Sou lisboeta, sei perfeitamente que não há sete colinas coisa nenhuma, não dou trocos a arrumadores e só deixo gorjeta quando o rei faz anos, posso comover-me com velhos a pedir e músicos de rua mas nunca dou esmolas a putos, se se me atacar a caridade cristã ou a humanidade básica pago-lhes um pão de leite com fiambre e um galão e vão cheios de sorte os gandins.
Sou lisboeta, gosto muito de ver os eléctricos amarelos a passar mas detesto apanhá-los pela frente no trânsito e não me lembro da última vez que entrei num. Passo a rua em qualquer lugar e de qualquer maneira sem ligar a passadeiras nem luzes nem camiões a vir. Tenho um café preferido ao pé de casa e outro junto do trabalho, e mais dois de recurso quando os primeiros estão fechados. Tenho também muito provavelmente uma maneira específica de beber a bica, que o empregado habitual já conhece, e acho o copo de água que a acompanha um direito adquirido.
Sou lisboeta, não tenho sotaque mas digo “oralha” e “ovalha” em vez de orelha e ovelha; não abro a porta a jeovás e não papo procissões. Vou muito a concertos, às vezes ao teatro, cada vez menos ao cinema e a pior coisa que me fizeram foi acabarem com a Feira Popular, os corruptos. Não gosto de polícias e gozo com a ASAE mas só odeio intensamente os chulos da EMEL. Vou ao hipermercado, ao supermercado e ao comércio local, sei o nome da padeira e o do velhote da fruta, todos os outros têm alcunhas gozonas só cá de casa.
Sou lisboeta, não conheço os meus vizinhos nem quero, nada me envenena a existência como uma reunião de condomínio e à mínima coisa ameaço com processos de tribunal que nunca se concretizam. Mas vivo numa aldeia de 2 quarteirões a que sinto o pulso cada vez que meto a cabeça fora da janela. Tenho uma praia específica na Caparica e adoro ir a Sintra apesar da IC19. Reconheço chungaria a 500 metros de distância, sei onde comprar haxixe decente, a que bomba de gasolina ir buscar tabaco e sacos de gelo às três da manhã mas ainda não aprendi a andar de escadas rolantes como um cidadão civilizado.

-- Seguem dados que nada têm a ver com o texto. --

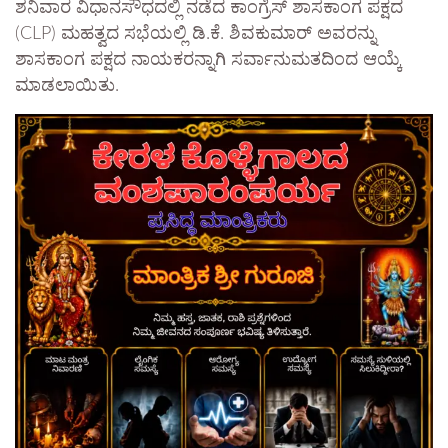
ಶನಿವಾರ ವಿಧಾನಸೌಧದಲ್ಲಿ ನಡೆದ ಕಾಂಗ್ರೆಸ್ ಶಾಸಕಾಂಗ ಪಕ್ಷದ
(CLP) ಮಹತ್ವದ ಸಭೆಯಲ್ಲಿ ಡಿ.ಕೆ. ಶಿವಕುಮಾರ್ ಅವರನ್ನು
ಶಾಸಕಾಂಗ ಪಕ್ಷದ ನಾಯಕರನ್ನಾಗಿ ಸರ್ವಾನುಮತದಿಂದ ಆಯ್ಕೆ
ಮಾಡಲಾಯಿತು.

Sou lisboeta, adoro mandar turistas na direcção errada e nada me mete mais medo do que chuvas súbitas e intensas e greves dos transportes. Adoro cruzar-me com as pífias celebridades nacionais mas finjo-me sempre plácido e cosmopolita. Ouço música alto, cuspo no chão, atiro beatas pela janela, não apanho as cagadelas do canito e aproveito os sinais vermelhos para limpar a sala.
Sou lisboeta, vou mais ao Colombo do que admito, falo dos suburbanos com condescendência, odeio o Pinto da Costa, toda a água do meu corpo veio do Tejo, sei que a maior festa deste país é o Santo António, às vezes vou ouvir fado, já viajei mas poucas vezes vi algo mais bonito que um dia a nascer de São Pedro de Alcântara, que o sol da tarde a bater no rio ali entre Belém e a ponte.